→ **ABOUT THIS TASK**
Retype, exactly and with both ends included, the lines below from the one containing "potted plant: present" through the end; omit the pictures.

→ **MATERIAL PROVIDED**

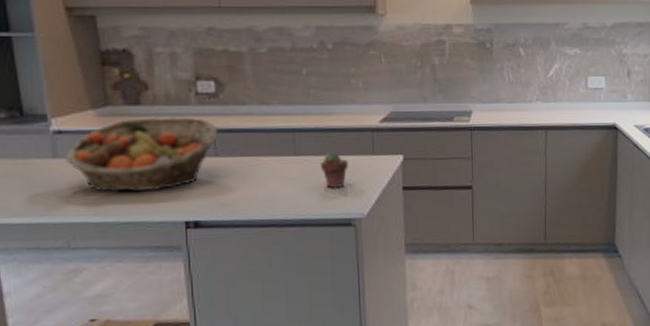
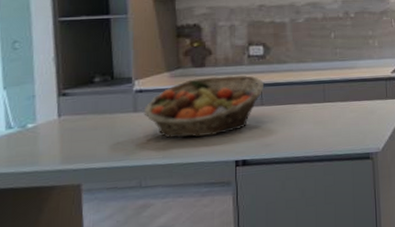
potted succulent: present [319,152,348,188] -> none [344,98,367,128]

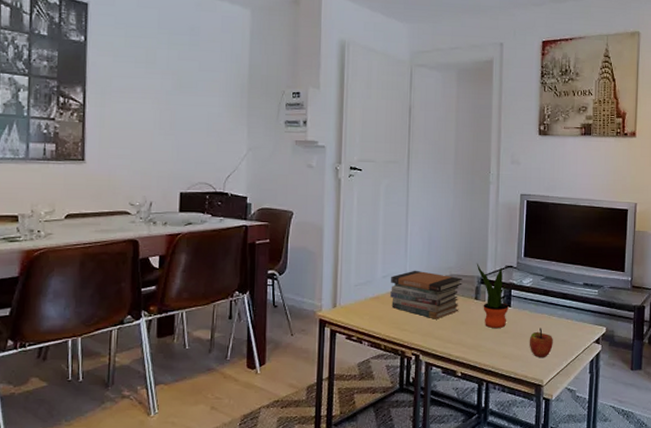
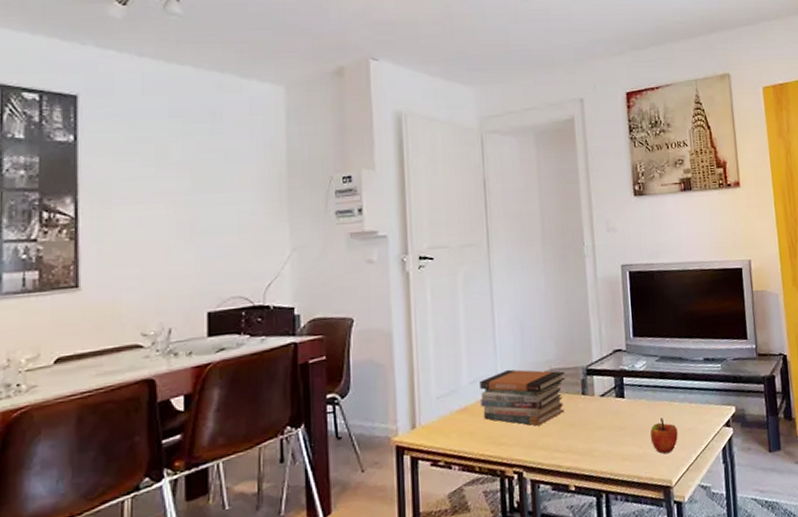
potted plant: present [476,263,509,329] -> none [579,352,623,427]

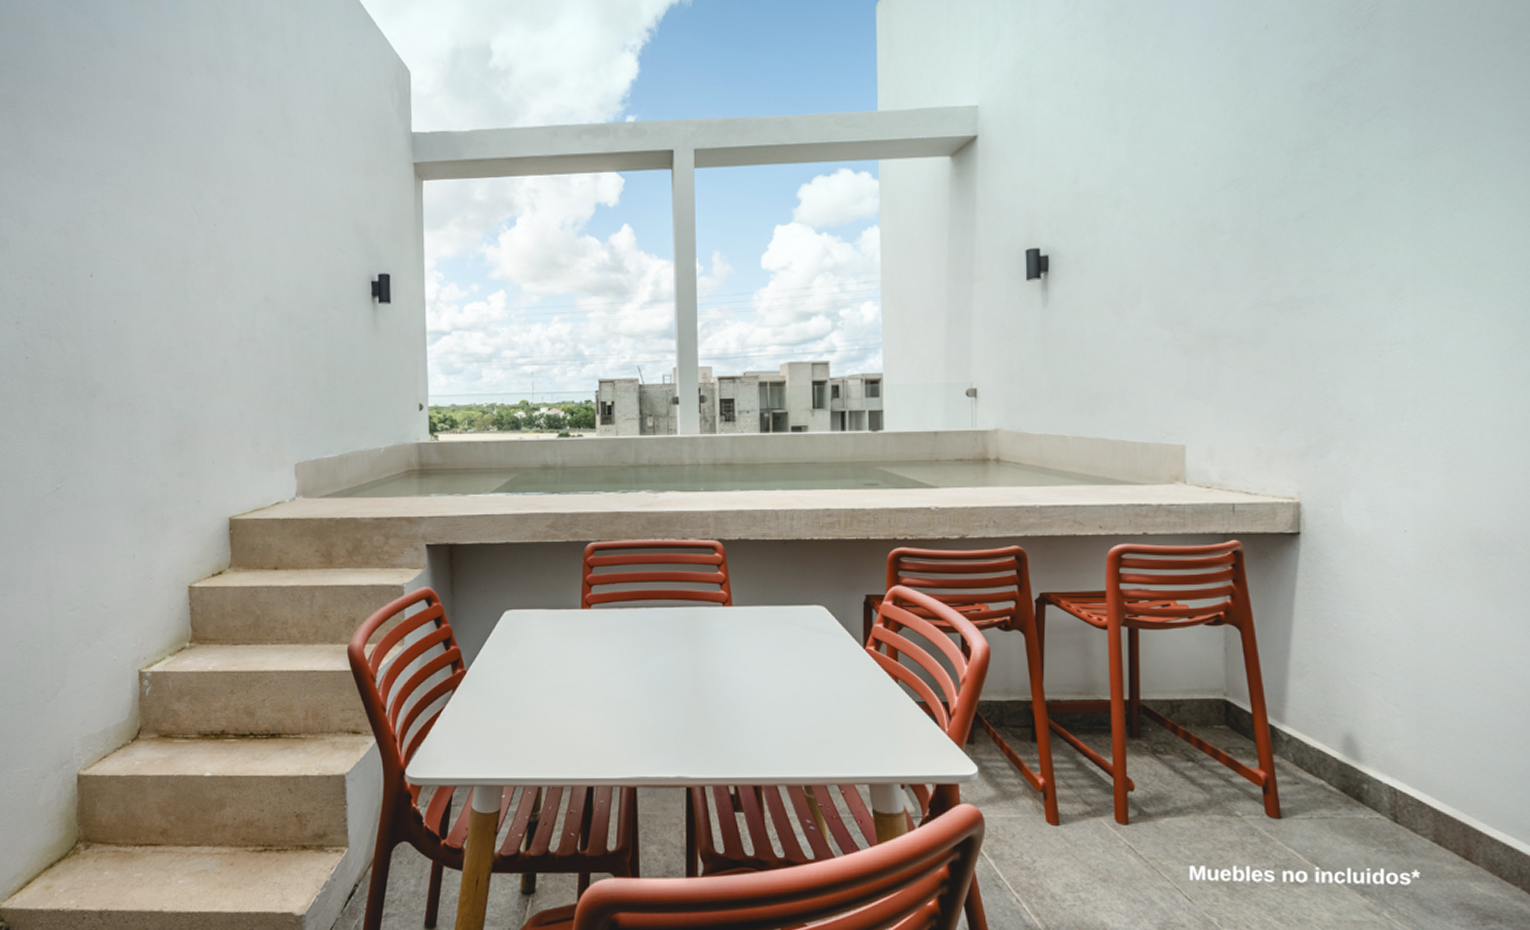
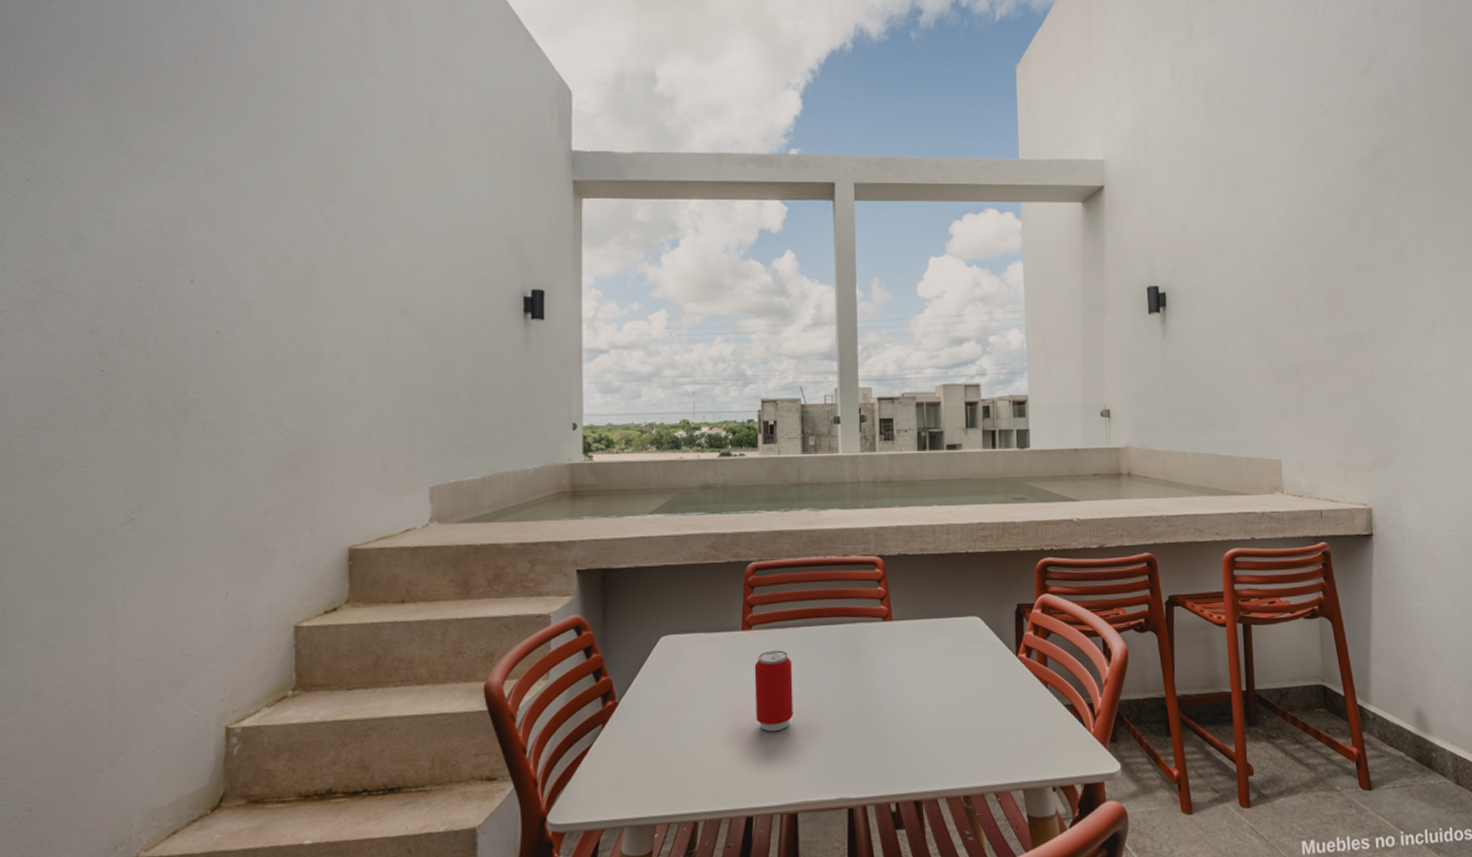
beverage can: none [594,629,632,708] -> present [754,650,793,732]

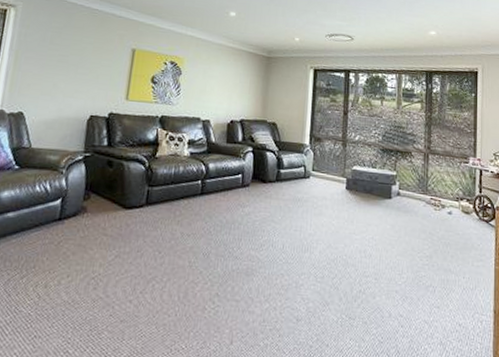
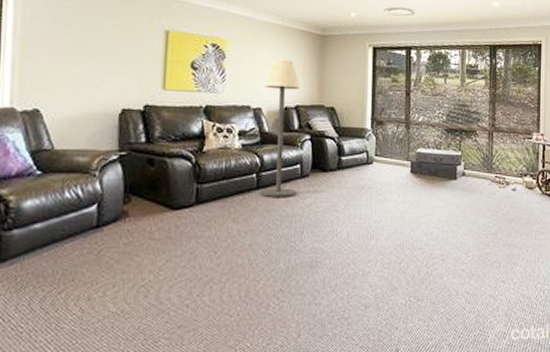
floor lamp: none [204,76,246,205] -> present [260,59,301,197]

→ **FINISHED TASK**
potted plant: present [476,263,509,329] -> none [579,352,623,427]

beverage can: none [594,629,632,708] -> present [754,650,793,732]

floor lamp: none [204,76,246,205] -> present [260,59,301,197]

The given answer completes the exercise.